Jumping ahead a bit, the guidelines acknowledges that NCTC is only supposed to have access, if needed, to domestic terrorism information.

In the National Security Act of 1947, as amended, Congress recognized that NCTC must have access to a broader range of information than it has primary authority to analyze and integrate if it is to achieve its missions. The Act thus provides that NCTC “may, … receive intelligence pertaining exclusively to domestic terrorism from any Federal, State, or local government or other source necessary to fulfill its responsibility and retain and disseminate intelligence.” [my emphasis]

See that? It can have all the foreign terrorism information, and then if it needs to, it can have the domestic terrorism information.

Now, going back a few lines, it takes this authority–“pertaining exclusively to domestic terrorism”–and uses it to get … everything.

NCTC’s analytic and integration efforts … at times require it to access and review datasets that are identified as including non-terrorism information in order to identify and obtain “terrorism information,” as defined in section 1016 of the Intelligence Reform and Terrorism Prevention Act (IRTPA) of 2004, as amended. “Non-terrorism information” for purposes of these Guidelines includes information pertaining exclusively to domestic terrorism, as well as information maintained by other executive departments and agencies that has not been identified as “terrorism information” as defined by IRTPA. [my emphasis]

Note that bolded section is not a citation from existing law. It is, instead, NCTC turning NCTC’s authority to sometimes get domestic terrorism information into authority to get any dataset maintained by any executive agency that NCTC believes might include some information that might be terrorism information.
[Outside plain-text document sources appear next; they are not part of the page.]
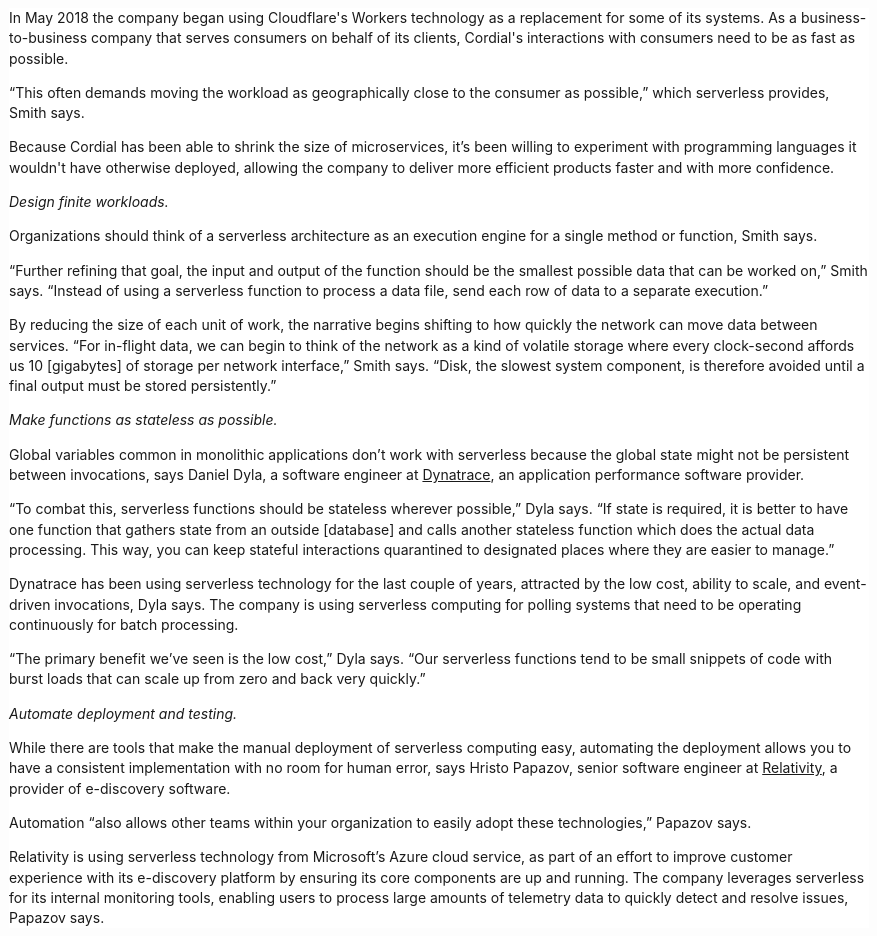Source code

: In May 2018 the company began using Cloudflare's Workers technology as a replacement for some of its systems. As a business-to-business company that serves consumers on behalf of its clients, Cordial's interactions with consumers need to be as fast as possible.

“This often demands moving the workload as geographically close to the consumer as possible,” which serverless provides, Smith says.

Because Cordial has been able to shrink the size of microservices, it’s been willing to experiment with programming languages it wouldn't have otherwise deployed, allowing the company to deliver more efficient products faster and with more confidence.

_Design finite workloads._

Organizations should think of a serverless architecture as an execution engine for a single method or function, Smith says.

“Further refining that goal, the input and output of the function should be the smallest possible data that can be worked on,” Smith says. “Instead of using a serverless function to process a data file, send each row of data to a separate execution.”

By reducing the size of each unit of work, the narrative begins shifting to how quickly the network can move data between services. “For in-flight data, we can begin to think of the network as a kind of volatile storage where every clock-second affords us 10 [gigabytes] of storage per network interface,” Smith says. “Disk, the slowest system component, is therefore avoided until a final output must be stored persistently.”

_Make functions as stateless as possible._

Global variables common in monolithic applications don’t work with serverless because the global state might not be persistent between invocations, says Daniel Dyla, a software engineer at [Dynatrace][9], an application performance software provider.

“To combat this, serverless functions should be stateless wherever possible,” Dyla says. “If state is required, it is better to have one function that gathers state from an outside [database] and calls another stateless function which does the actual data processing. This way, you can keep stateful interactions quarantined to designated places where they are easier to manage.”

Dynatrace has been using serverless technology for the last couple of years, attracted by the low cost, ability to scale, and event-driven invocations, Dyla says. The company is using serverless computing for polling systems that need to be operating continuously for batch processing.

“The primary benefit we’ve seen is the low cost,” Dyla says. “Our serverless functions tend to be small snippets of code with burst loads that can scale up from zero and back very quickly.”

_Automate deployment and testing._

While there are tools that make the manual deployment of serverless computing easy, automating the deployment allows you to have a consistent implementation with no room for human error, says Hristo Papazov, senior software engineer at [Relativity][10], a provider of e-discovery software.

Automation “also allows other teams within your organization to easily adopt these technologies,” Papazov says.

Relativity is using serverless technology from Microsoft’s Azure cloud service, as part of an effort to improve customer experience with its e-discovery platform by ensuring its core components are up and running. The company leverages serverless for its internal monitoring tools, enabling users to process large amounts of telemetry data to quickly detect and resolve issues, Papazov says.


[#]: collector: (lujun9972)
[#]: translator: ( )
[#]: reviewer: ( )
[#]: publisher: ( )
[#]: url: ( )
[#]: subject: (How and where to use serverless computing)
[#]: via: (https://www.networkworld.com/article/3390116/how-and-where-to-use-serverless-computing.html#tk.rss_all)
[#]: author: (Bob Violino )
[b]: https://github.com/lujun9972
[1]: https://images.idgesg.net/images/article/2019/02/cloud_comput_connect_blue-100787048-large.jpg
[2]: https://www.networkworld.com/article/3187093/serverless-explainer-the-next-generation-of-cloud-infrastructure.html
[3]: https://www.networkworld.com/article/3053111/what-is-amazon-cloud-s-lambda-and-why-is-it-a-big-deal.html
[4]: http://preview-app1.usw.www.idgesg.networkworld.com/article/3017135/startup-runs-its-app-without-servers-or-virtual-machines.html
[5]: https://www.networkworld.com/article/3287648/solving-for-serverless-how-do-you-manage-something-that-s-not-there.html
[6]: https://www.marketsandmarkets.com/
[7]: https://www.networkworld.com/article/3268449/what-is-dns-and-how-does-it-work.html
[8]: https://cordial.com/
[9]: https://www.dynatrace.com/
[10]: https://www.relativity.com/
[11]: https://www.facebook.com/NetworkWorld/
[12]: https://www.linkedin.com/company/network-world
Those of us in the US Government’s tax, social security, HHS, immigration, military, and other federal databases? We’ve all, by bureaucratic magic, been turned into domestic terrorists.

Now, NCTC seems to understand what a grasp this is, so it deploys one more rhetorical effort, this time noting that the Director of National Intelligence–to whom NCTC reports–also gets access to all national security intelligence.

[The National Security Act] provides that “[u]nless otherwise directed by the President, the Director of National Intelligence shall have access to all national intelligence and intelligence related to hte national security which is collected by any federal department, agency, or other entity…”

So in addition to all of us in government databases–that is, all of us–being deemed domestic terrorists, the data the government keeps to track our travel, our taxes, our benefits, our identity? It just got transformed from bureaucratic data into national security intelligence.

We are all, now, first and foremost potential terrorists now. Only after NCTC destroys our data in five years (if they don’t find some excuse to keep it before then) will we become citizens again.